Could you repeat, exactly and with no pictures, only the lines from the start of the records through the line containing "Bestellungen"?

Supplied entries
::::::::

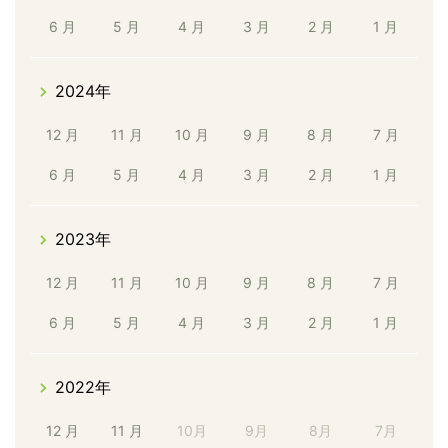
6 月
5 月
4 月
3 月
2 月
1 月
2024年
12 月
11 月
10 月
9 月
8 月
7 月
6 月
5 月
4 月
3 月
2 月
1 月
2023年
12 月
11 月
10 月
9 月
8 月
7 月
6 月
5 月
4 月
3 月
2 月
1 月
2022年
12 月
11 月
10月
9月
8月
7月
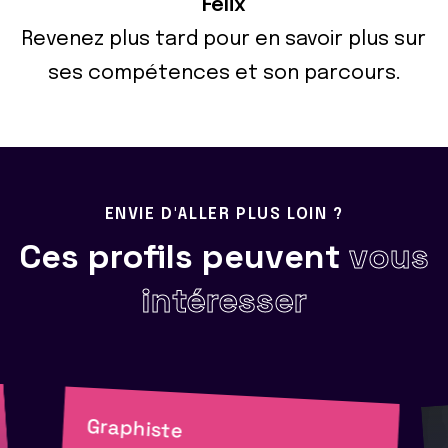
Félix
Revenez plus tard pour en savoir plus sur
ses compétences et son parcours.
ENVIE D'ALLER PLUS LOIN ?
Ces profils peuvent
vous
intéresser
Graphiste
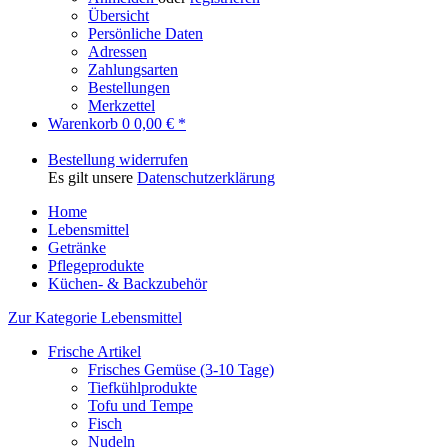
Übersicht
Persönliche Daten
Adressen
Zahlungsarten
Bestellungen
Merkzettel
Warenkorb
0
0,00 € *
Bestellung widerrufen
Es gilt unsere
Datenschutzerklärung
Home
Lebensmittel
Getränke
Pflegeprodukte
Küchen- & Backzubehör
Zur Kategorie Lebensmittel
Frische Artikel
Frisches Gemüse (3-10 Tage)
Tiefkühlprodukte
Tofu und Tempe
Fisch
Nudeln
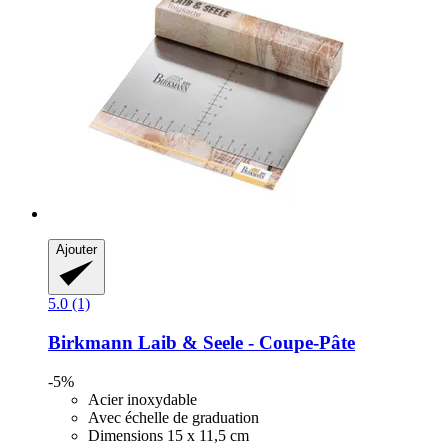
Ajouter
5.0 (1)
Birkmann
Laib & Seele -​ Coupe-​Pâte
-5%
Acier inoxydable
Avec échelle de graduation
Dimensions 15 x 11,5 cm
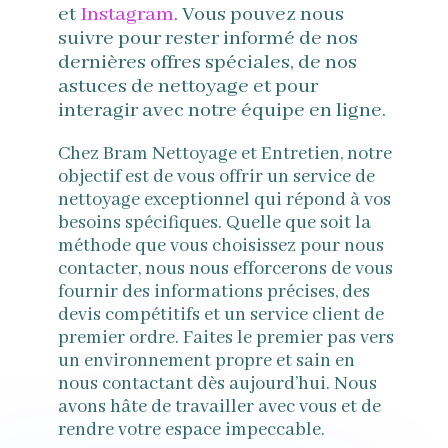
et
Instagram
. Vous pouvez nous
suivre pour rester informé de nos
dernières offres spéciales, de nos
astuces de nettoyage et pour
interagir avec notre équipe en ligne.
Chez Bram Nettoyage et Entretien, notre
objectif est de vous offrir un service de
nettoyage exceptionnel qui répond à vos
besoins spécifiques. Quelle que soit la
méthode que vous choisissez pour nous
contacter, nous nous efforcerons de vous
fournir des informations précises, des
devis compétitifs et un service client de
premier ordre. Faites le premier pas vers
un environnement propre et sain en
nous contactant dès aujourd’hui. Nous
avons hâte de travailler avec vous et de
rendre votre espace impeccable.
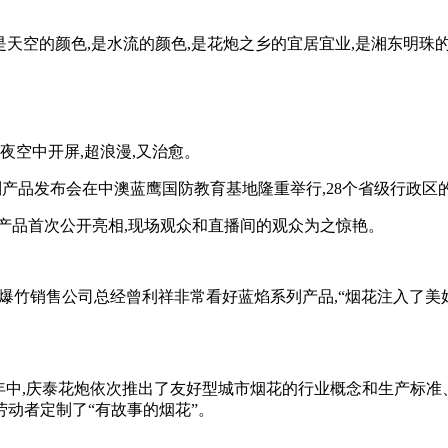
是天空的颜色,是水流的颜色,是花炮之乡的宜居宜业,是湘东明珠
在夜空中开屏,超浪漫,又治愈。
系列产品发布会在中澳蓝鹰国防教育基地隆重举行,28个省级行政
的产品首次公开亮相,现场观众和直播间的观众为之惊艳。
花爆竹销售公司总经曾利祥非常看好蓝焰系列产品,“烟花注入了美
的三年中,庆泰花炮依次推出了友好型城市烟花的行业概念和生产标
动者定制了“有故事的烟花”。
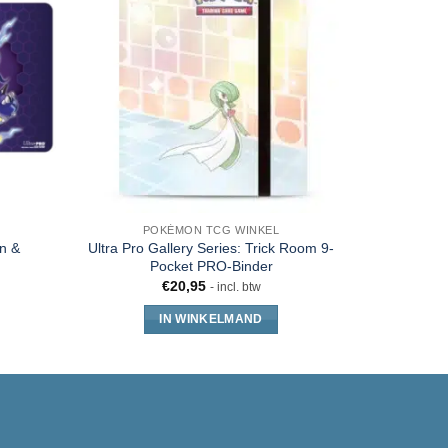
POKÉMON TCG WINKEL
n &
Ultra Pro Gallery Series: Trick Room 9-
Pokemo
Pocket PRO-Binder
Pikach
€
20,95
€
31
- incl. btw
IN WINKELMAND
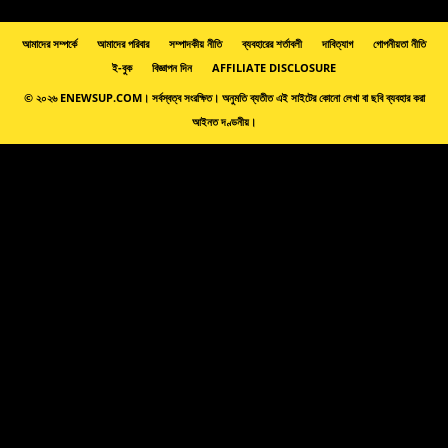
আমাদের সম্পর্কে
আমাদের পরিবার
সম্পাদকীয় নীতি
ব্যবহারের শর্তাবলী
দাবিত্যাগ
গোপনীয়তা নীতি
ই-বুক
বিজ্ঞাপন দিন
AFFILIATE DISCLOSURE
© ২০২৬ ENEWSUP.COM। সর্বস্বত্ব সংরক্ষিত। অনুমতি ব্যতীত এই সাইটের কোনো লেখা বা ছবি ব্যবহার করা
আইনত দণ্ডনীয়।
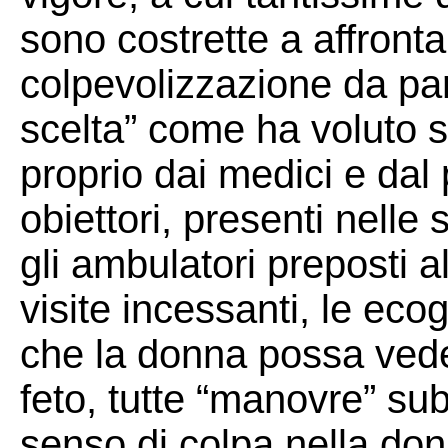
sono costrette a affrontar
colpevolizzazione da par
scelta” come ha voluto so
proprio dai medici e da
obiettori, presenti nelle 
gli ambulatori preposti a
visite incessanti, le eco
che la donna possa veder
feto, tutte “manovre” su
senso di colpa nella don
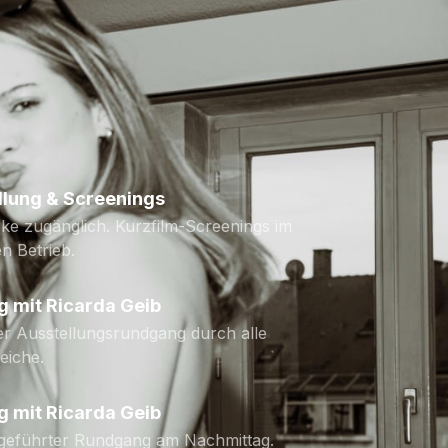
llung & Screenings
ke zugänglich. Kurzfilm-Screenings im
n Betrieb.
g mit Ricarda Geib
er Ausstellungsrundgang durch alle
eiche.
g mit Ricarda Geib
 geführter Rundgang am Nachmittag.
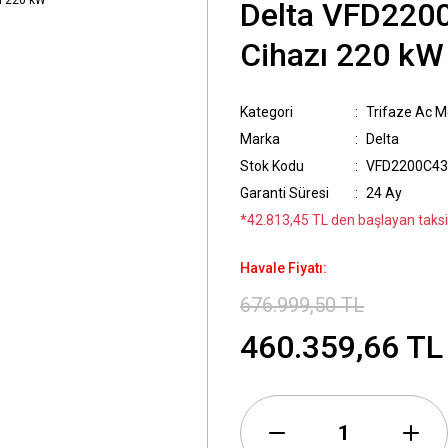
Delta VFD2200
Cihazı 220 kW
Kategori
Trifaze Ac Mo
Marka
Delta
Stok Kodu
VFD2200C4
Garanti Süresi
24 Ay
*42.813,45 TL den başlayan taksit
Havale Fiyatı:
676.999,50 TL
460.359,66 TL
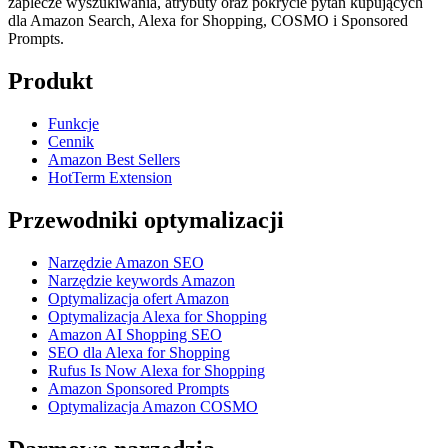
zaplecze wyszukiwania, atrybuty oraz pokrycie pytań kupujących
dla Amazon Search, Alexa for Shopping, COSMO i Sponsored
Prompts.
Produkt
Funkcje
Cennik
Amazon Best Sellers
HotTerm Extension
Przewodniki optymalizacji
Narzędzie Amazon SEO
Narzędzie keywords Amazon
Optymalizacja ofert Amazon
Optymalizacja Alexa for Shopping
Amazon AI Shopping SEO
SEO dla Alexa for Shopping
Rufus Is Now Alexa for Shopping
Amazon Sponsored Prompts
Optymalizacja Amazon COSMO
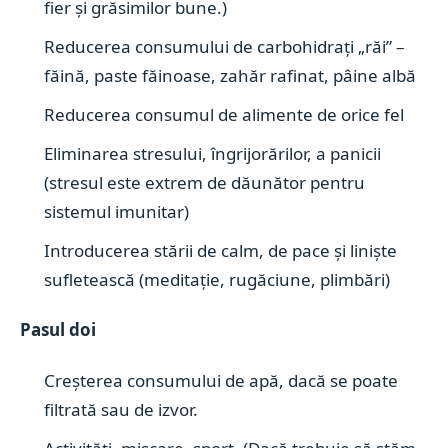
fier și grăsimilor bune.)
Reducerea consumului de carbohidrați „răi” –
făină, paste făinoase, zahăr rafinat, pâine albă
Reducerea consumul de alimente de orice fel
Eliminarea stresului, îngrijorărilor, a panicii
(stresul este extrem de dăunător pentru
sistemul imunitar)
Introducerea stării de calm, de pace și liniște
sufletească (meditație, rugăciune, plimbări)
Pasul doi
Creșterea consumului de apă, dacă se poate
filtrată sau de izvor.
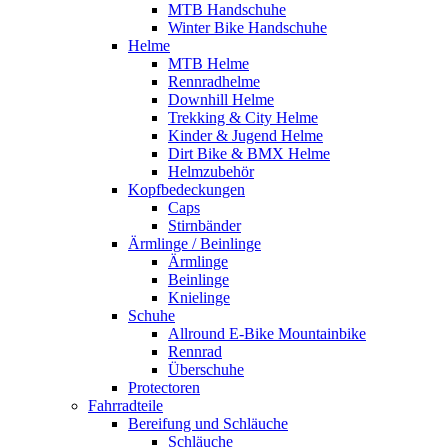
MTB Handschuhe
Winter Bike Handschuhe
Helme
MTB Helme
Rennradhelme
Downhill Helme
Trekking & City Helme
Kinder & Jugend Helme
Dirt Bike & BMX Helme
Helmzubehör
Kopfbedeckungen
Caps
Stirnbänder
Ärmlinge / Beinlinge
Ärmlinge
Beinlinge
Knielinge
Schuhe
Allround E-Bike Mountainbike
Rennrad
Überschuhe
Protectoren
Fahrradteile
Bereifung und Schläuche
Schläuche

::::::::

Your response
6 月
5 月
4 月
3 月
2 月
1 月
2024年
12 月
11 月
10 月
9 月
8 月
7 月
6 月
5 月
4 月
3 月
2 月
1 月
2023年
12 月
11 月
10 月
9 月
8 月
7 月
6 月
5 月
4 月
3 月
2 月
1 月
2022年
12 月
11 月
10月
9月
8月
7月
Félix
Revenez plus tard pour en savoir plus sur
ses compétences et son parcours.
ENVIE D'ALLER PLUS LOIN ?
Ces profils peuvent
vous
intéresser
Graphiste
Übersicht
Persönliche Daten
Adressen
Zahlungsarten
Bestellungen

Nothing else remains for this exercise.